Network 18 Group says it’s a case of disgruntled employees

The last thing Forbes India Editor Indrajit Gupta expected to hear was that he was redundant. But that is what he was told by two people from the editorial and management of the Network18 group on May 27 when they offered him a severance plan which he refused to accept without having a discussion with his lawyers. But that request was summarily rejected, and when Mr. Gupta refused to resign, he was dismissed without assigning any reasons.

Mr. Gupta told The Hindu on Saturday that after him, Managing Editor Charles Assisi was forced to quit and the next day two others, Executive Editor Shishir Prasad and Director (Photography) Dinesh Krishnan met with the same fate. Mr. Krishnan and Mr. Prasad were told to sign letters absolving the company of all its dues in the form of Employee Stock Ownership Plan (ESOP) and they would be offered a new value ESOP scheme, the details of which would be made available at a later date. Not willing to accept this opaque arrangement, both Mr. Prasad and Mr. Krishnan were forced to resign.

Mr. Assisi was told that his services would be terminated with immediate effect unless he signed on a pre-drafted resignation letter. Under duress, he was forced to sign on the resignation and full and final settlement letter. All four senior journalists have worked in Forbes since 2008 and have among them experience of more than 40 years. When they joined, their contracts specified fixed ESOPs which the company had underwritten and which they were entitled to after four years. However, after that period when the company showed no signs of paying up collectively an amount of roughly Rs. 2 crore, they took it up with the management. The human resources department followed up with the management for the first four years to no avail.

Mr. Gupta said the ESOPs were an integral part of the compensation plan and the company could not deny that. On May 27, when Mr. Gupta was called in to meet Editor-in-Chief R. Jagannathan and HR head Shampa Kochhar, he didn’t think that he would walk out without a job or a severance package. “It was a humiliating experience after having led the Forbes India team for over five years,” he said.

“This is absolutely unacceptable behaviour and this came as a complete shocker. When we started a conversation on ESOPs, we were told at one point that the Board had annulled it. We asked why we were not informed of it till we raised the issue,” he said.

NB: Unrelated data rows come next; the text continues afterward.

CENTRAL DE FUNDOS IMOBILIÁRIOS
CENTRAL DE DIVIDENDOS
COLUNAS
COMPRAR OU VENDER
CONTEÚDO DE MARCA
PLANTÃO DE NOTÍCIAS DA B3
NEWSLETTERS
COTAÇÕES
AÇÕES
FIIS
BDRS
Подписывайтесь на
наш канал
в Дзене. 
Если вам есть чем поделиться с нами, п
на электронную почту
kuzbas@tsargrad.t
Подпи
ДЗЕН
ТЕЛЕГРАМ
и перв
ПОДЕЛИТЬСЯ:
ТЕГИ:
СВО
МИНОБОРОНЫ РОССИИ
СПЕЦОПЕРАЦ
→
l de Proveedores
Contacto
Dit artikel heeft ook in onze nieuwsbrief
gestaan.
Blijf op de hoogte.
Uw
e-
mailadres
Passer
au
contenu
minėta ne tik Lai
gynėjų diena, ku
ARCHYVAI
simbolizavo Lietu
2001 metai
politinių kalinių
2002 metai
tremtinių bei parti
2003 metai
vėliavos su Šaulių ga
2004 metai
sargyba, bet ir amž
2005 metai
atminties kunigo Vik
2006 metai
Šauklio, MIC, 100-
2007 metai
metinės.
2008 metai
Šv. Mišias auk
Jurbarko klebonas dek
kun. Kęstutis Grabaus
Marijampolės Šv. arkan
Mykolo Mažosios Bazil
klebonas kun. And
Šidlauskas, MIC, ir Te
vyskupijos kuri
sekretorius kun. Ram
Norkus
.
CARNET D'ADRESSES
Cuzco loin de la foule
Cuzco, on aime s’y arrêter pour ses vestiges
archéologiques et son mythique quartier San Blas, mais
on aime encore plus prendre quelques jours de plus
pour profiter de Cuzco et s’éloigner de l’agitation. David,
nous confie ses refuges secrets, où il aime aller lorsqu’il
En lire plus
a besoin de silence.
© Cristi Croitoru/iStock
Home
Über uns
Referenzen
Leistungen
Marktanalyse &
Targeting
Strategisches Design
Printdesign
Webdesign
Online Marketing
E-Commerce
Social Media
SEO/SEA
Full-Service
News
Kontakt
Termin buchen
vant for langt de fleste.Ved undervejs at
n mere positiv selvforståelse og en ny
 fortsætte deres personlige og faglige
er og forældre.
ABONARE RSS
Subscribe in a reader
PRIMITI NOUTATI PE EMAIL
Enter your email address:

How can the Board annul ESOPs unilaterally, asked Mr. Gupta. But it was caught out as there was an admission that ESOPs were promised at the time of employment. Since that had not been honoured, Mr. Gupta and the others had asked for monetary compensation in lieu of the ESOPs that would have vested in the four years of employment. On May 24 evening, the management sent them a nine-page document with a new ESOP scheme, which they had to sign by May 26 or it would lapse. Mr. Gupta said the new ESOPS were largely a dud scheme without any real value vested in them.

“We simply asked for commitments in our appointment letter made to us by the company to be honoured,” he pointed out. The termination move was arbitrary and high-handed, he added. Letters by the journalists to the company have gone unanswered and now the four are exploring legal options.

The Press Club, Mumbai, condemning the incident, said, “The method of ejecting them from the company was nothing short of shameful. Journalists are not only messengers of news and information, but are the collective voice of civil society. They have a special place in our democratic polity, especially in the current times of stress and confusion. Surely, this team of editors who has served Forbes India since 2008 deserved better.”

The statement added, “We don’t rule out changes in business plan the Forbes management may have wanted to make; but there is the way of discourse and negotiation. Editors with 15-25 years of experience cannot be forced out with a gun on their head. The episode has shocked journalists throughout the country and shown the Network18 Group in bad light. We will be writing to Mr. Mukesh Ambani, who has a special position of influence in the Media Group, as well as to Network18 Group’s chairman Raghav Bahl, to appeal to them to reverse this decision and to enter into discussion with the editors so that an amicable solution is found.”

In March, Network 18 group had appointed Mr. Jagannathan Editor-in-Chief of Print and Web publications which included Forbes India.

Ajay Chacko, chief operating officer, Network 18 group, told The Hindu on the phone that this story of ESOPs not being paid was circulated by people who were against the restructuring. For five years, no one talked about ESOPs. There was no question of not giving it to them. “All of this started popping up after the restructuring and integration of First Post and Forbes India and Mr. Jagannathan taking over as Editor-in-Chief. He is the head of the combined newsroom.”

Terming the allegations mudslinging, Mr. Chacko said three of the employees took their money and went home, only one of them (Mr. Gupta) did not. “I don’t understand the question of being unfair. I think it’s a case of disgruntled employees who didn’t take the restructuring well,” Mr. Chacko pointed out.

He said that if they want, they could take recourse to legal action. No one denied them ESOPs. “I am surprised at all these allegations. It’s primarily a case of an unhappy marriage. What is the point of all this? These are senior journalists, they have worked with Mr. Jagannathan in the past. They chose to leave,” he said.